Yeah those are the myriad of complications this will cause. People are worried about AI, I'm too, but we need smart regulation not to use IP laws that only increases power of the ultra-rich. Because if AI will continue to exist, that will severely distort and limit the market to very specific powerful entities. And that is almost certainly going to be worse than completely unregulated.

[–] Honytawk@lemmy.zip 5 points 9 months ago

I know plenty of small creators who urge me to pirate their content.

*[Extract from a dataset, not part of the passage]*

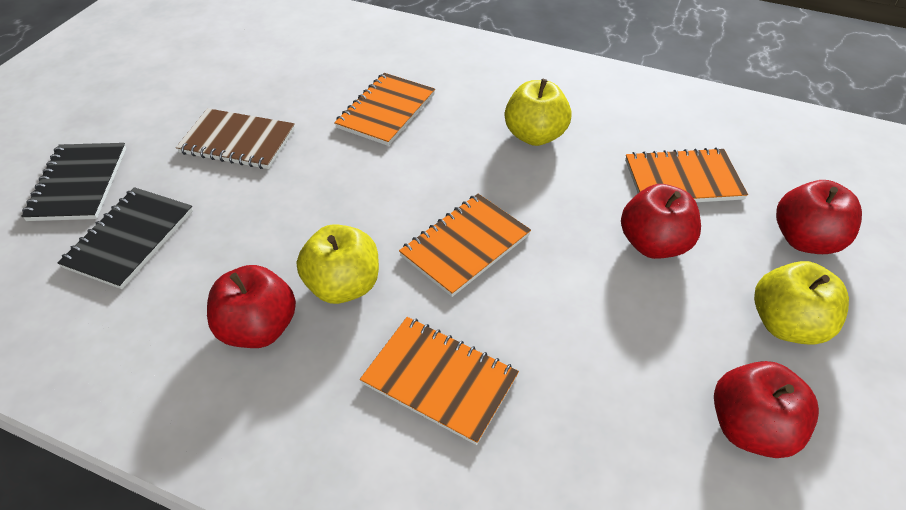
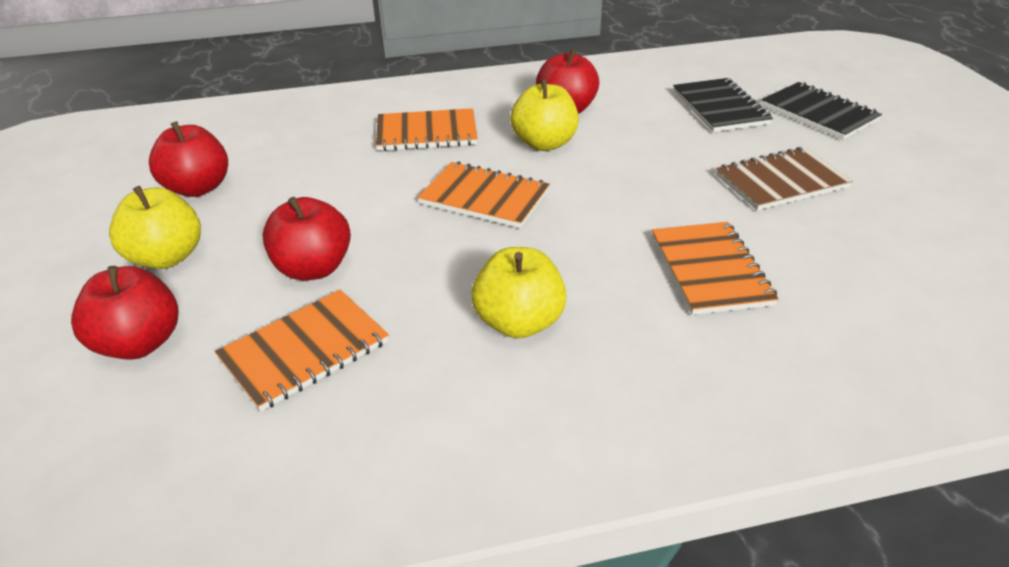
camera: 145 degrees right, 10 degrees down
orange notebook [399,194,531,297] -> orange notebook turned 75 degrees counterclockwise [418,161,550,228]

Because all they want is people to enjoy their content, and piracy helps spread their art.

So even small creators are against copyright.

[–] peak_dunning_krueger@feddit.de 10 points 9 months ago

I mean, I won't deny that small bit of skill it took to construct a plausible sounding explanation for why the public should support your investment, because it's "not illegal (yet)".

[–] ShortN0te@lemmy.ml 7 points 9 months ago

That's the point about money, if you have enough you can simply sue or bribe in order to not lose money.

[–] Floshie@lemmy.blahaj.zone 1 points 9 months ago (2 children)

Can someone rephrase me ? I've read it two times and I really don't get it

[–] dylanmorgan@slrpnk.net 7 points 9 months ago

As Robert Evan’s put it: “If we can’t steal every book ever written, we’ll go broke!”

[–] MajorHavoc@programming.dev 4 points 9 months ago

A scammer made unreasonable promises to investors and is now warning everyone that their victims/investors are going to lose money when the process of making fair laws takes the typical amount of time that it always takes.